> **Your task**
Which lines in the data below contain the word "mapping"? Copy each of them.

Items listed in a dataset
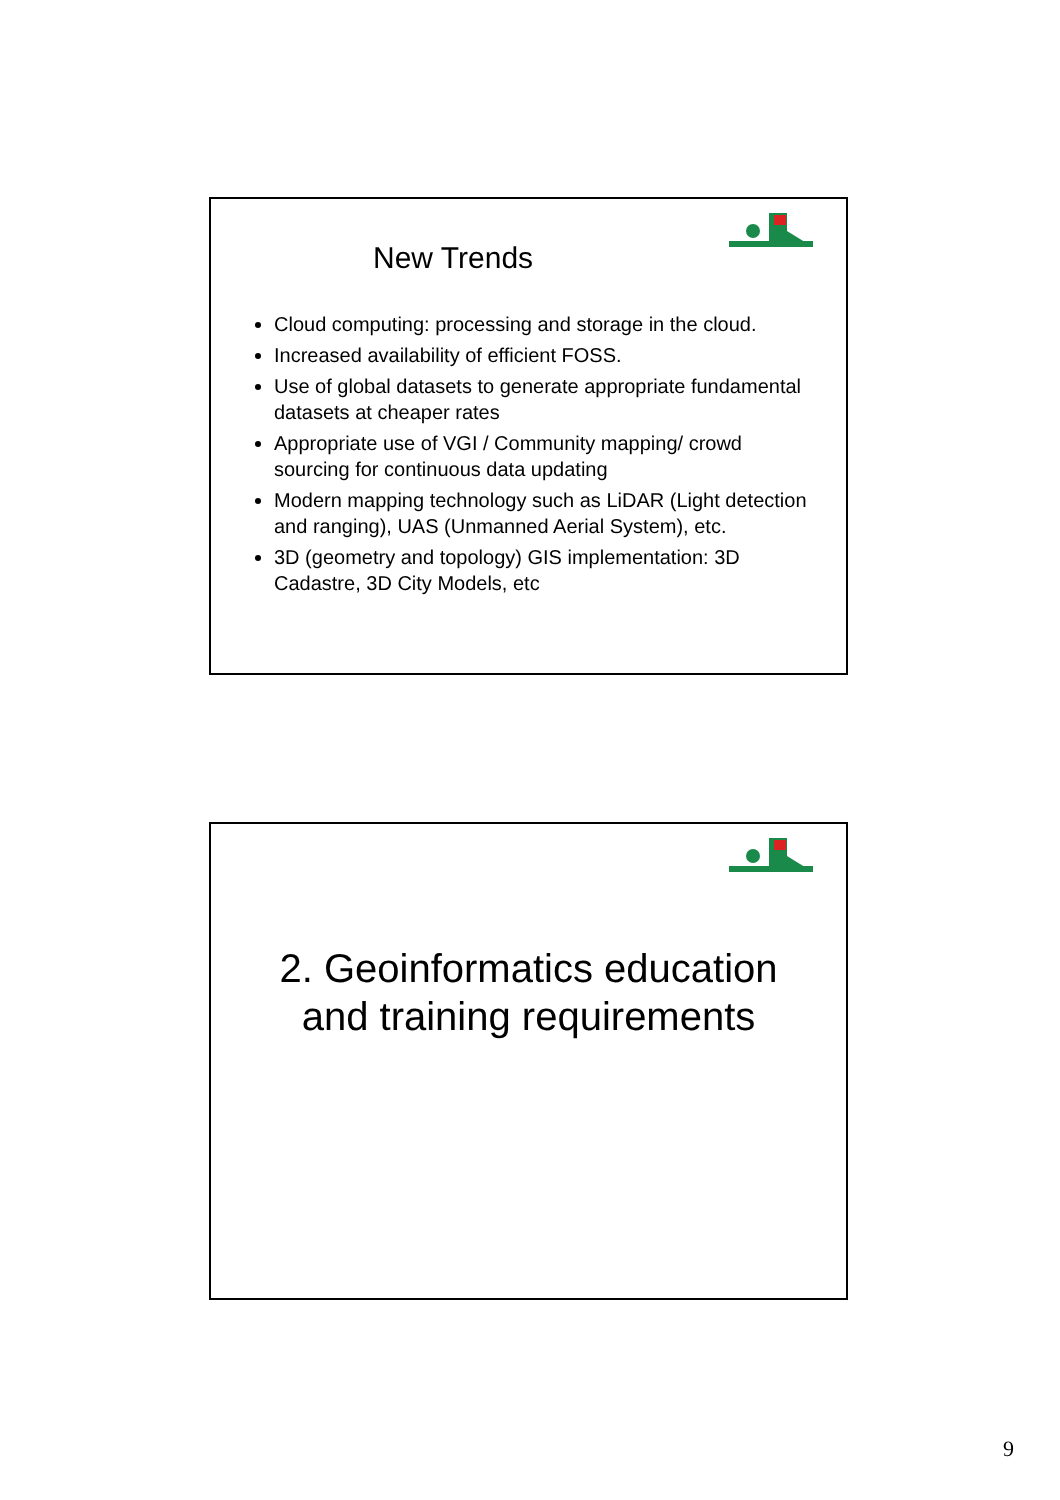New Trends
Cloud computing: processing and storage in the cloud.
Increased availability of efficient FOSS.
Use of global datasets to generate appropriate fundamental datasets at cheaper rates
Appropriate use of VGI / Community mapping/ crowd sourcing for continuous data updating
Modern mapping technology such as LiDAR (Light detection and ranging), UAS (Unmanned Aerial System), etc.
3D (geometry and topology) GIS implementation: 3D Cadastre, 3D City Models, etc
2. Geoinformatics education
and training requirements
9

> **Answer to the exercise**
Appropriate use of VGI / Community mapping/ crowd sourcing for continuous data updating
Modern mapping technology such as LiDAR (Light detection and ranging), UAS (Unmanned Aerial System), etc.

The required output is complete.